When you join Quechup, the program searches your address book and sends an invitation out to everyone in your book. Users are somewhat accustomed to having contact lists searched to find out who else they know is already using the social network. The mass auto-invitations to everyone you know, sent in your name, forms a new and unwelcome twist.
Web Worker Daily writes a thoughtful analysis of the situation, pointing out that Quechup's fine print does state in a roundabout manner, "Choose the address book with the most contacts and we'll search for matches so you can add them to your friends network and invite non Quechup members to join you..."
But Web Worker Daily also lists lessons to be learned from this situation, including "mess with expectations at your peril," and "people don't read."
I'll second that last conclusion, especially when it comes to social network invitations. But there is more going on here. Who among us hasn't half-heartedly accepted an invitation to "connect" with a marginal friend or a friend-of-a-friend (aka a stranger)?
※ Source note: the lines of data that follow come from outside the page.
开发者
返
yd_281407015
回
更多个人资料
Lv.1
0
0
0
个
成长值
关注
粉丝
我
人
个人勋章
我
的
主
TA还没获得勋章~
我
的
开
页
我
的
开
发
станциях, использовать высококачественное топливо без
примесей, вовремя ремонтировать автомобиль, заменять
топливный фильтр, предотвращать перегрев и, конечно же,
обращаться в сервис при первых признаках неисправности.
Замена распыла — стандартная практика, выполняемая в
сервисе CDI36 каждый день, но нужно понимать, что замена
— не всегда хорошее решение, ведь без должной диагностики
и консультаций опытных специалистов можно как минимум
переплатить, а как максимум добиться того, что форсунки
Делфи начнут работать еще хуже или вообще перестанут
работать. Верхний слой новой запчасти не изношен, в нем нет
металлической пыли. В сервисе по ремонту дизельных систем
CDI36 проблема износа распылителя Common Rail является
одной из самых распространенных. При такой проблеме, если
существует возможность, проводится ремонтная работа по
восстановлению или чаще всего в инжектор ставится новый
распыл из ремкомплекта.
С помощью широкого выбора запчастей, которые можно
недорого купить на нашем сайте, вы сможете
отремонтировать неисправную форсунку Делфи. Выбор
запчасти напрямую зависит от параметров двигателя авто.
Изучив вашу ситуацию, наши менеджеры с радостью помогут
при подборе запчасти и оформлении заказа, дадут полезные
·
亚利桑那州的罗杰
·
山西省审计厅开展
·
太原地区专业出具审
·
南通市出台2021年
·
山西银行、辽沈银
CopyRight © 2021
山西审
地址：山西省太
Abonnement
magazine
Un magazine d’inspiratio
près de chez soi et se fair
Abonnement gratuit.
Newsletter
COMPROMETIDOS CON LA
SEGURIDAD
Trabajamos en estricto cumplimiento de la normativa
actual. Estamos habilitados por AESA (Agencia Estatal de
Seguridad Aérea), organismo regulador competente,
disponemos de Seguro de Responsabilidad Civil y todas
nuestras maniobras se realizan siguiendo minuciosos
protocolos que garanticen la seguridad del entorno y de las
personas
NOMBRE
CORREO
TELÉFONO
We feel obligated by politeness and it's easier to click a quick "accept" rather than to have the shadow of a rejection hanging over your head.
Quechup is taking unfair advantage of our unspoken social contract. When you accept that invitation out of politeness, you aren't expecting to automatically propagate the chain. There is an important--though annoying--lesson in here about making conscious choices online, and realizing that reading the fine print before clicking "yes" is always a good idea.